Segment Open
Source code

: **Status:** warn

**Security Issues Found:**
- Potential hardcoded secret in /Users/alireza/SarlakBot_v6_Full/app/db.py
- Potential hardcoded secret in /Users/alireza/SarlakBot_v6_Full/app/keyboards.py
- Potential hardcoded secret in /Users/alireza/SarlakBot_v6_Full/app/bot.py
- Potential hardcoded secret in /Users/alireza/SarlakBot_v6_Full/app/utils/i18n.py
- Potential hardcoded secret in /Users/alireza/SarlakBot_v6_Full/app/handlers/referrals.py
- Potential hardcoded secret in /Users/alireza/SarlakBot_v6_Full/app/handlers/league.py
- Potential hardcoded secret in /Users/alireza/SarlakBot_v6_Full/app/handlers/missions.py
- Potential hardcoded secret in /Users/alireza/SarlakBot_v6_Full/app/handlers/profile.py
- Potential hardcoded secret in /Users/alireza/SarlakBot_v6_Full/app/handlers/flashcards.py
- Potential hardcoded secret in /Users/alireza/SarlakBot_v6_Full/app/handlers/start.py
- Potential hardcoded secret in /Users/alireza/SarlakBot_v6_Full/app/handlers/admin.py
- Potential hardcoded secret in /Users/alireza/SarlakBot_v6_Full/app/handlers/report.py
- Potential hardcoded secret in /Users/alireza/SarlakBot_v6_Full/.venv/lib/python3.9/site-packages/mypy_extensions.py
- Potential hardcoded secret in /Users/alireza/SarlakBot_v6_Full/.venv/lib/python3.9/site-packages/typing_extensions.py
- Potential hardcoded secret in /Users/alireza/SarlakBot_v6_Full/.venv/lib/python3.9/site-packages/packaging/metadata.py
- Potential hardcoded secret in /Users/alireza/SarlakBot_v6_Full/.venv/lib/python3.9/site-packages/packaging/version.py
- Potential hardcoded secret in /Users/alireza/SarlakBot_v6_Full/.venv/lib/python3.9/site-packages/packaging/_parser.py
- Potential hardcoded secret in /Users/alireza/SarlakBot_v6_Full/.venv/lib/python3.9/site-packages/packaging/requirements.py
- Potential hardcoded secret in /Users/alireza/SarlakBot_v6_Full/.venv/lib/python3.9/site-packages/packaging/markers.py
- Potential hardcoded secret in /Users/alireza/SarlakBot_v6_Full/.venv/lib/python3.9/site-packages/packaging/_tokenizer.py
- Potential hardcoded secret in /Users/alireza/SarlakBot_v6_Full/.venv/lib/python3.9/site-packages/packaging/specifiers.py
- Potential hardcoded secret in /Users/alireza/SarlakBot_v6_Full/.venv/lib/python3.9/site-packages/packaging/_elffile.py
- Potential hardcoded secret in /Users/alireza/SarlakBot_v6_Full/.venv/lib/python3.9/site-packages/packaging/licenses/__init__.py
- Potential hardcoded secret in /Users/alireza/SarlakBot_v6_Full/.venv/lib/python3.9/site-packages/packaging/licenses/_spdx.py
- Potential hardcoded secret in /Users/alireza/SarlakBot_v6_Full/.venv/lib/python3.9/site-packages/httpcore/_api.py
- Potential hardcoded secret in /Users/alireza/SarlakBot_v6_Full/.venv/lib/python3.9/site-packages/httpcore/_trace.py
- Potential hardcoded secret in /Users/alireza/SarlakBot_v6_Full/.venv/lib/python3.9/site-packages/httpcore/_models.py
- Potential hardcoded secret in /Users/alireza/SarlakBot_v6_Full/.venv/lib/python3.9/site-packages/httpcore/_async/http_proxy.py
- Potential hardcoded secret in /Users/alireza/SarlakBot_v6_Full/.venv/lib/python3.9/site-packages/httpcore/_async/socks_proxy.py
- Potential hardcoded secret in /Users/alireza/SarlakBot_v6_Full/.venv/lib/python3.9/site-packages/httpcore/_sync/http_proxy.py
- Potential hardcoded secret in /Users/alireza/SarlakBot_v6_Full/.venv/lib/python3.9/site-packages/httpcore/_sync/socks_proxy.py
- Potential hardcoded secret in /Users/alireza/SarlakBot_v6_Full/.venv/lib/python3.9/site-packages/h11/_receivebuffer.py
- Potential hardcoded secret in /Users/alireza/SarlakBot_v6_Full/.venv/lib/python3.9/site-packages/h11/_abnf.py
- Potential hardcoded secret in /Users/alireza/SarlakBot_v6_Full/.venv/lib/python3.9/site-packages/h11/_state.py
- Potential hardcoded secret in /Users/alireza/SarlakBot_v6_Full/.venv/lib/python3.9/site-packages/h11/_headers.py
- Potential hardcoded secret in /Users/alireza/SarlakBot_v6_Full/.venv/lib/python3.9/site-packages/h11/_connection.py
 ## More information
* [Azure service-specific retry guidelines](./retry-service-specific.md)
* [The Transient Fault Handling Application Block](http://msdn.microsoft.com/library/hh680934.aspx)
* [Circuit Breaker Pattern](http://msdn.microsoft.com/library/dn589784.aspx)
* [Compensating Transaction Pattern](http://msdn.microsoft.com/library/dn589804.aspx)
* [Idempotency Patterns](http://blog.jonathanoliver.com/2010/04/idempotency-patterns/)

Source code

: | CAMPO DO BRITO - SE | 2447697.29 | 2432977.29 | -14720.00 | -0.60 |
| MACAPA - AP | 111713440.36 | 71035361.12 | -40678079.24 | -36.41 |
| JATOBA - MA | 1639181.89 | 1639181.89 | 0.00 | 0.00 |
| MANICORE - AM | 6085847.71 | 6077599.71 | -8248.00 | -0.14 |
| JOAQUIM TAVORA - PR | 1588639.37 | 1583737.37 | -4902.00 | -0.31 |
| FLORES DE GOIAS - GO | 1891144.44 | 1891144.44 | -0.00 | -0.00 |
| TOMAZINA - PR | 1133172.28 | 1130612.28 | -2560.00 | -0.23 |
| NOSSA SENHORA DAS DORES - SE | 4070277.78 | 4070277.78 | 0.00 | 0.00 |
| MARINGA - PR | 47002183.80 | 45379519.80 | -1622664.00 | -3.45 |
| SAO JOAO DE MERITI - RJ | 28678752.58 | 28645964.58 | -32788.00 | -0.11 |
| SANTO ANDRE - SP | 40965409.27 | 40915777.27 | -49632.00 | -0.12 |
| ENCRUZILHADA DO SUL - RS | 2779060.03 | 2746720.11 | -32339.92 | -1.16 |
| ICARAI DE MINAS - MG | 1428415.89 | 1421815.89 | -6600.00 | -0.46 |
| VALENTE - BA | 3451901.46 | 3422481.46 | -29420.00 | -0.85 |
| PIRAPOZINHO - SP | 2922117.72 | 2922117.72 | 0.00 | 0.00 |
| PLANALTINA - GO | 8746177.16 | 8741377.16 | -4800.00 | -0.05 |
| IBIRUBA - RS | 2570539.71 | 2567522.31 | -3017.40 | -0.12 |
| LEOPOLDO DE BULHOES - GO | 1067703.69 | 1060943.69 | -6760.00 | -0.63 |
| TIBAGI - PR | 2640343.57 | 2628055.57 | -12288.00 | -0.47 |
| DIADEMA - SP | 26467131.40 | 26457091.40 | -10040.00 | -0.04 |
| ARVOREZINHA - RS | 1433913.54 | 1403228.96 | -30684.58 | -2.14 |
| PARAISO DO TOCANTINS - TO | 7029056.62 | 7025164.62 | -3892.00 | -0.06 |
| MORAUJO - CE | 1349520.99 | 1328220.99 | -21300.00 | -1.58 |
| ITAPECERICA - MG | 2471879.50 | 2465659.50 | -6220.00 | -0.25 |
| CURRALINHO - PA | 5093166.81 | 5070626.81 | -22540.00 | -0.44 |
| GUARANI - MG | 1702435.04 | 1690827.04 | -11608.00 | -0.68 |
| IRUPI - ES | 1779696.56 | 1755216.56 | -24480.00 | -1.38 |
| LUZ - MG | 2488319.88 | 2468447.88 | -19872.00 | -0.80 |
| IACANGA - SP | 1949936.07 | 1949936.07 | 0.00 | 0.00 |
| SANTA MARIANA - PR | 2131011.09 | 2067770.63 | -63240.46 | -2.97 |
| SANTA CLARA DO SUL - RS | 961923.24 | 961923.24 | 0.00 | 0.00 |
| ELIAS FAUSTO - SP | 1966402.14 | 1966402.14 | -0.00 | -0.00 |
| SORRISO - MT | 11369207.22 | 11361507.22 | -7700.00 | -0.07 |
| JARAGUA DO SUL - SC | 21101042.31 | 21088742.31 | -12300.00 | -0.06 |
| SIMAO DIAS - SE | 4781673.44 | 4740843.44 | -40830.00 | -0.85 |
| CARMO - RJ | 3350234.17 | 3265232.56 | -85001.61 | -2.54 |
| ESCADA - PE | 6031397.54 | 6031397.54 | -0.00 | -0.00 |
Segment Closed
### Your goal:
Reproduce exactly the lines of the records above from the one with "-3017.40 | -0.12 |" to the one with "-22540.00 | -0.44 |", both included, and leave out everything else.

### Solution below:
| IBIRUBA - RS | 2570539.71 | 2567522.31 | -3017.40 | -0.12 |
| LEOPOLDO DE BULHOES - GO | 1067703.69 | 1060943.69 | -6760.00 | -0.63 |
| TIBAGI - PR | 2640343.57 | 2628055.57 | -12288.00 | -0.47 |
| DIADEMA - SP | 26467131.40 | 26457091.40 | -10040.00 | -0.04 |
| ARVOREZINHA - RS | 1433913.54 | 1403228.96 | -30684.58 | -2.14 |
| PARAISO DO TOCANTINS - TO | 7029056.62 | 7025164.62 | -3892.00 | -0.06 |
| MORAUJO - CE | 1349520.99 | 1328220.99 | -21300.00 | -1.58 |
| ITAPECERICA - MG | 2471879.50 | 2465659.50 | -6220.00 | -0.25 |
| CURRALINHO - PA | 5093166.81 | 5070626.81 | -22540.00 | -0.44 |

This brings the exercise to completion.